##### Passage provided

Does anyone know what timestretching algorithm Melodyne uses?

maxplanck

http://www.celemony.com/cms/index.php?id=products_studio

Peter Ostry

Quote: maxplanck wrote on Wed, 14 May 2008 23:04
----------------------------------------------------
> Does anyone know what timestretching algorithm Melodyne uses?
----------------------------------------------------

I don't believe that you will find this out. Peter Neubaecker is a Genius and right now he amazed the whole computer-audio world with his new product, the polyphonic Melodyne which is theoretically impossible in this quality. But he did it.

Here are links to two well-known pieces of software but I am afraid the people won't tell you the algorithms. Time stretching is one of the most valuable techniques in todays music industry:

Radius from iZotope:
http://www.izotope.com/products/audio/radius/

Pitch 'n Time from Serato:
http://www.serato.com/products/pnt/

====================

Again a big wish to Cycling'74:
Please let us have real links in the online forum. There are so many links on the page (appr. 50 of them), it makes really no difference when ours are functional too.

Axiom-Crux

2 easy ways of diong pretty good time stretching involve either granular synthesis or fft spectral techniques. Theres plenty max patches out there with either that are publicly available. Melodyne uses spectral techniques to extract the fundimental and overtones based on very intelligently programmed fft techniques and alot of looking at spectrographs. Hes not too shy about it, during one of his press releases he talked a bit about how he did it, its the complexities that make it unique and those are the things that others will lag behind for qhite a while in discovering. the essential basics are pretty easy.

stringtapper

Quote: Peter Ostry wrote on Wed, 14 May 2008 18:05
----------------------------------------------------
> Again a big wish to Cycling'74:
> Please let us have real links in the online forum. There are so many links on the page (appr. 50 of them), it makes really no difference when ours are functional too.
----------------------------------------------------

Although I love the new feature in Safari 3 that let's you highlight an unlinked address, right-click and select "Go to address". Very nifty.

Marcos

Quote: Peter Ostry wrote on Wed, 14 May 2008 19:05
----------------------------------------------------

Has anyone in the media actually used the software yet? I haven't looked at the mathematics behind it yet, but if it is theoretically impossible, then it IS impossible. Just like when people say they have invented a perpetual motion or free energy machine, the laws of thermodynamics won't ever let that happen.

##########
##### Extracted data

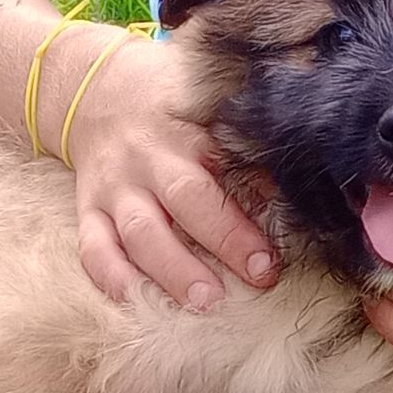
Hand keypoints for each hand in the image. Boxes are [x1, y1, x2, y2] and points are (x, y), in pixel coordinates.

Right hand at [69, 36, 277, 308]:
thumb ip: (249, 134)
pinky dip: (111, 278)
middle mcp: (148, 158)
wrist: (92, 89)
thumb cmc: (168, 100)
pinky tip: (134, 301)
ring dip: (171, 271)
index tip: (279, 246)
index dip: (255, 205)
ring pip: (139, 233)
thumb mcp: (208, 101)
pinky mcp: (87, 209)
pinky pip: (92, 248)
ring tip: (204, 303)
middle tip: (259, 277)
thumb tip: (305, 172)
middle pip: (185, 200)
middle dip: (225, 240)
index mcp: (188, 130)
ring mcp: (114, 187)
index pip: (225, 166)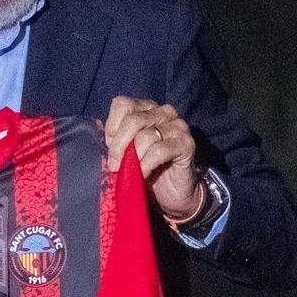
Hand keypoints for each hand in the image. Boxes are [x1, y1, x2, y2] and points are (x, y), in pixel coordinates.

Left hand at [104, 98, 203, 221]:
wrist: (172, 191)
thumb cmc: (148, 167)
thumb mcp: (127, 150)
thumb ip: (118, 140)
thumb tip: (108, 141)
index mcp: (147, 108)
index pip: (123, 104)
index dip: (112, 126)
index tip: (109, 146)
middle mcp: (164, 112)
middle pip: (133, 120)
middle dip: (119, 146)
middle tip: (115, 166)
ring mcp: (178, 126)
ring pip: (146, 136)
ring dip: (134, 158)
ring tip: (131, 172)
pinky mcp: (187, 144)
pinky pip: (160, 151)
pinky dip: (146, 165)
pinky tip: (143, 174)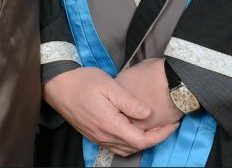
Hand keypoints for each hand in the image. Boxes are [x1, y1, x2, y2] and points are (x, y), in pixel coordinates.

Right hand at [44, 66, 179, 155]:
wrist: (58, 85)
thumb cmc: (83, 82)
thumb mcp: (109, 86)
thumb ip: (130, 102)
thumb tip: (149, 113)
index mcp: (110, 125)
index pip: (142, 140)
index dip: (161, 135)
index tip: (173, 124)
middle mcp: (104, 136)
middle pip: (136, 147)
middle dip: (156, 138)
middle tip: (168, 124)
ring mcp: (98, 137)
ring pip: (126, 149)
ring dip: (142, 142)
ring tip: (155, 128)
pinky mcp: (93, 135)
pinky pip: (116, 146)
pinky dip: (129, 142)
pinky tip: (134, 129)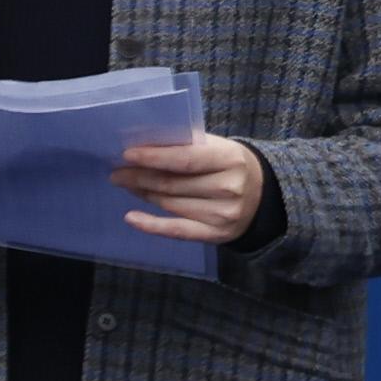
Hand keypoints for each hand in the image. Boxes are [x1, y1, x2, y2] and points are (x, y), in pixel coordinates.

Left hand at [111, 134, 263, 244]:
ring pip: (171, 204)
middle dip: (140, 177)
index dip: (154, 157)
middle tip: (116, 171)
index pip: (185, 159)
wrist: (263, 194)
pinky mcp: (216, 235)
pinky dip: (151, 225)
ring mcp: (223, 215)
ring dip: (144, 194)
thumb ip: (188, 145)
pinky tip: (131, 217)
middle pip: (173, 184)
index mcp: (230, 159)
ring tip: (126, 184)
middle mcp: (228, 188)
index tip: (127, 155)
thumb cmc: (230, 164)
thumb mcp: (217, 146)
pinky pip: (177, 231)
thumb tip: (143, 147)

##########

> _Aim of the exercise_
Pick up the forum thread about Melodyne's time-stretching algorithm after its last post and carry the discussion forward.

> _Answer section_
Anyways, all they have right now are video demos, correct? Until we get the software in the hands of reviewers and such, we have no idea if it can do what it claims to do...unless this has already happened?

Adam Murray

Quote: marcoskohler wrote on Wed, 14 May 2008 16:53
----------------------------------------------------
> I haven't looked at the mathematics behind it yet, but if it is theoretically impossible, then it IS impossible. Just like when people say they have invented a perpetual motion or free energy machine, the laws of thermodynamics won't ever let that happen.

Not true. It is theoretically impossible to do it with 100% accuracy. Approximations can be made to do it with very high accuracy. This is what engineering is all about: making things work in practice regardless of theory.

What about the existing pitch and beat detection externals for MSP? They certainly don't work perfectly, but plenty of people use them and get a lot of value out of it. It's not a black/white, possible/impossible problem.

stepfrequencer

[quote]but if it is theoretically impossible, then it IS impossible[/quote]

People thought it was impossible, there's no actual theory proving without doubt that it is impossible

Marcos

ahhhh ok. Still, has anyone besides the company played with it? Any magazines, etc? Wonder how spot on it is.

Eli

Demos and such, like those that advertise the new Polyphonic Melodyne function, are created with just the right parameters (through trial and error) in order to make the product sound GREAT.
Nothing involving computers is perfect, since we've only been fucking with them for 50 years, but I think the invention, algorithm involved in, seperating an audio files individual tones into a spectrum is an astounding achievement not only just in the electronic music world but in the computer community as well. Also, if you read a lot of psychoacoustics it doesn't seem so impossible.

Maurizio Giri

Quote: stepfrequencer wrote on Wed, 14 May 2008 19:06
----------------------------------------------------
> [quote]but if it is theoretically impossible, then it IS impossible[/quote]
>
> People thought it was impossible, there's no actual theory proving without doubt that it is impossible
----------------------------------------------------

A musically trained human brain can actually do it (recognize single voices in a polyphony): imho this is a proof that it IS possible, no?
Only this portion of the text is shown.